**Goal of the exercise:**
Write out every record below word for word, leaving the pictures out of your answer.

**Listed entries:**
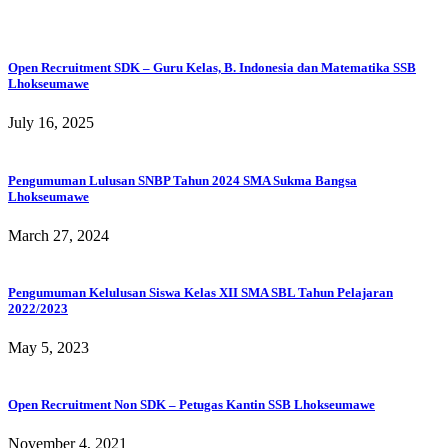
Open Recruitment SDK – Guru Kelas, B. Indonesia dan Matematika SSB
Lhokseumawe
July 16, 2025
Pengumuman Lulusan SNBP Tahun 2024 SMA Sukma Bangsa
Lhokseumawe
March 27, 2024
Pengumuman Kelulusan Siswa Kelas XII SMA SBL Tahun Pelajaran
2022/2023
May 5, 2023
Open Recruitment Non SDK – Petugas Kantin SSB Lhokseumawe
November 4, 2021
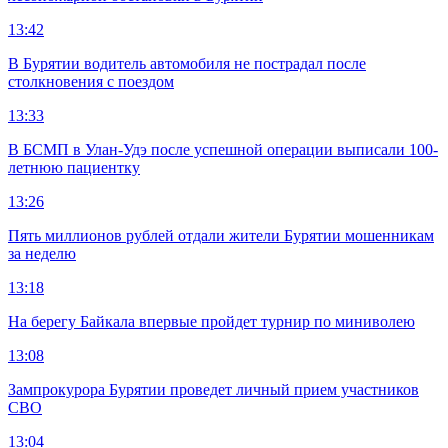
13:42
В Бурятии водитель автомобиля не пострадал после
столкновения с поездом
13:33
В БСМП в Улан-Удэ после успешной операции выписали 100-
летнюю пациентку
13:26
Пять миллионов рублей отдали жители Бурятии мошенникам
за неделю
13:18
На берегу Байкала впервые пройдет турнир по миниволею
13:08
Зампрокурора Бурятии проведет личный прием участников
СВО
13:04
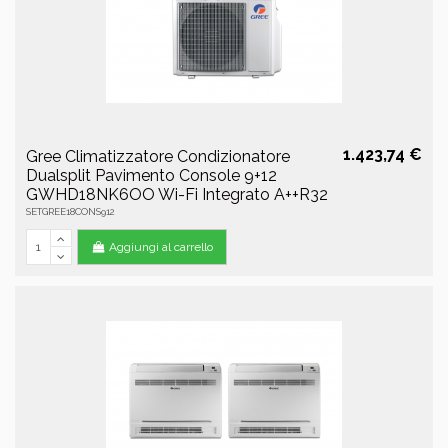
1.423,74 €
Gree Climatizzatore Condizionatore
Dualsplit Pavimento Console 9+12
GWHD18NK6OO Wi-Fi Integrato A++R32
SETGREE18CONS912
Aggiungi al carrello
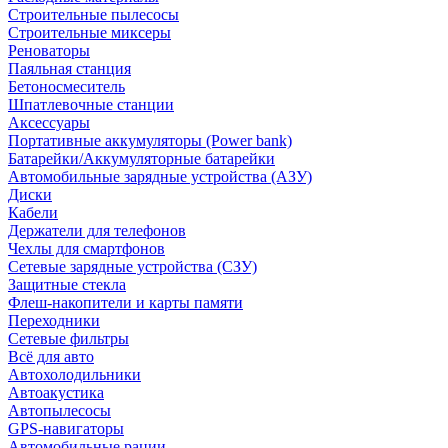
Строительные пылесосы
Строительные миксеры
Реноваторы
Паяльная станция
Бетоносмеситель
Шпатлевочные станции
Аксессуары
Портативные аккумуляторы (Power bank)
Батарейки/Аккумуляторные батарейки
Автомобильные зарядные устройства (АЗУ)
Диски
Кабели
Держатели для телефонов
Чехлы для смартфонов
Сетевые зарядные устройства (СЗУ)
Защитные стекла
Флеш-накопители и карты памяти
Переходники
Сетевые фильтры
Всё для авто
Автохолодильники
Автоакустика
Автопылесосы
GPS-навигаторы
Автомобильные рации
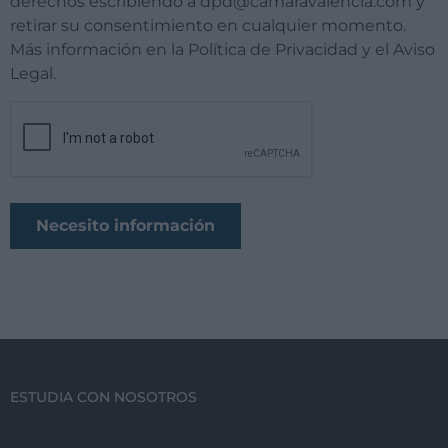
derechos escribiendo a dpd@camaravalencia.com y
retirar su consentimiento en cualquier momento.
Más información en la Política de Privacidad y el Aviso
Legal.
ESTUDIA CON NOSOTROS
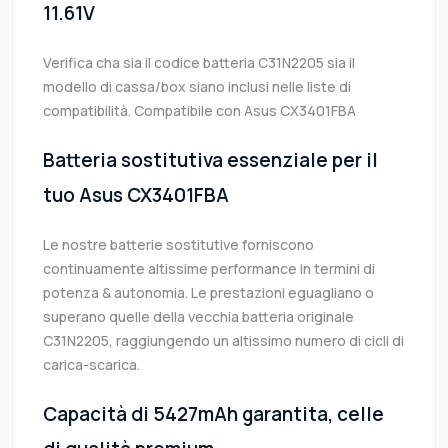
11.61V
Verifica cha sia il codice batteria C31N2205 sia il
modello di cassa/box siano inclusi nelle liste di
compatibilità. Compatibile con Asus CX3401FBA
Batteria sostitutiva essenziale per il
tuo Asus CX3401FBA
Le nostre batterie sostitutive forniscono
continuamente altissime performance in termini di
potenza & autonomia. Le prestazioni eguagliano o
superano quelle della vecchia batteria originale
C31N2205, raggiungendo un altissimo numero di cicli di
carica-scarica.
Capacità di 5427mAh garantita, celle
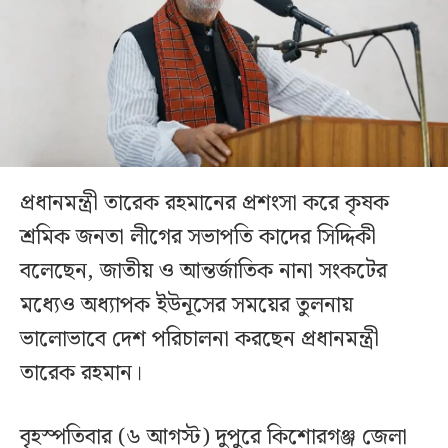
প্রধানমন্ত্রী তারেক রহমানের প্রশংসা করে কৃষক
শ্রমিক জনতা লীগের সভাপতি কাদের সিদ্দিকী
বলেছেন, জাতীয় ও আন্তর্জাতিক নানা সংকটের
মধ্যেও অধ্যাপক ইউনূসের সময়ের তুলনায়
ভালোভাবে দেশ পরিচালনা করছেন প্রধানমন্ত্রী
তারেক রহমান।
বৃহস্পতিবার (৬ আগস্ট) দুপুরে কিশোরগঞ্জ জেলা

**Answer below:**
Open Recruitment SDK – Guru Kelas, B. Indonesia dan Matematika SSB
Lhokseumawe
July 16, 2025
Pengumuman Lulusan SNBP Tahun 2024 SMA Sukma Bangsa
Lhokseumawe
March 27, 2024
Pengumuman Kelulusan Siswa Kelas XII SMA SBL Tahun Pelajaran
2022/2023
May 5, 2023
Open Recruitment Non SDK – Petugas Kantin SSB Lhokseumawe
November 4, 2021
13:42
В Бурятии водитель автомобиля не пострадал после
столкновения с поездом
13:33
В БСМП в Улан-Удэ после успешной операции выписали 100-
летнюю пациентку
13:26
Пять миллионов рублей отдали жители Бурятии мошенникам
за неделю
13:18
На берегу Байкала впервые пройдет турнир по миниволею
13:08
Зампрокурора Бурятии проведет личный прием участников
СВО
13:04
1.423,74 €
Gree Climatizzatore Condizionatore
Dualsplit Pavimento Console 9+12
GWHD18NK6OO Wi-Fi Integrato A++R32
SETGREE18CONS912
Aggiungi al carrello
Строительные пылесосы
Строительные миксеры
Реноваторы
Паяльная станция
Бетоносмеситель
Шпатлевочные станции
Аксессуары
Портативные аккумуляторы (Power bank)
Батарейки/Аккумуляторные батарейки
Автомобильные зарядные устройства (АЗУ)
Диски
Кабели
Держатели для телефонов
Чехлы для смартфонов
Сетевые зарядные устройства (СЗУ)
Защитные стекла
Флеш-накопители и карты памяти
Переходники
Сетевые фильтры
Всё для авто
Автохолодильники
Автоакустика
Автопылесосы
GPS-навигаторы
Автомобильные рации
derechos escribiendo a dpd@camaravalencia.com y
retirar su consentimiento en cualquier momento.
Más información en la Política de Privacidad y el Aviso
Legal.
ESTUDIA CON NOSOTROS
11.61V
Verifica cha sia il codice batteria C31N2205 sia il
modello di cassa/box siano inclusi nelle liste di
compatibilità. Compatibile con Asus CX3401FBA
Batteria sostitutiva essenziale per il
tuo Asus CX3401FBA
Le nostre batterie sostitutive forniscono
continuamente altissime performance in termini di
potenza & autonomia. Le prestazioni eguagliano o
superano quelle della vecchia batteria originale
C31N2205, raggiungendo un altissimo numero di cicli di
carica-scarica.
Capacità di 5427mAh garantita, celle
প্রধানমন্ত্রী তারেক রহমানের প্রশংসা করে কৃষক
শ্রমিক জনতা লীগের সভাপতি কাদের সিদ্দিকী
বলেছেন, জাতীয় ও আন্তর্জাতিক নানা সংকটের
মধ্যেও অধ্যাপক ইউনূসের সময়ের তুলনায়
ভালোভাবে দেশ পরিচালনা করছেন প্রধানমন্ত্রী
তারেক রহমান।
বৃহস্পতিবার (৬ আগস্ট) দুপুরে কিশোরগঞ্জ জেলা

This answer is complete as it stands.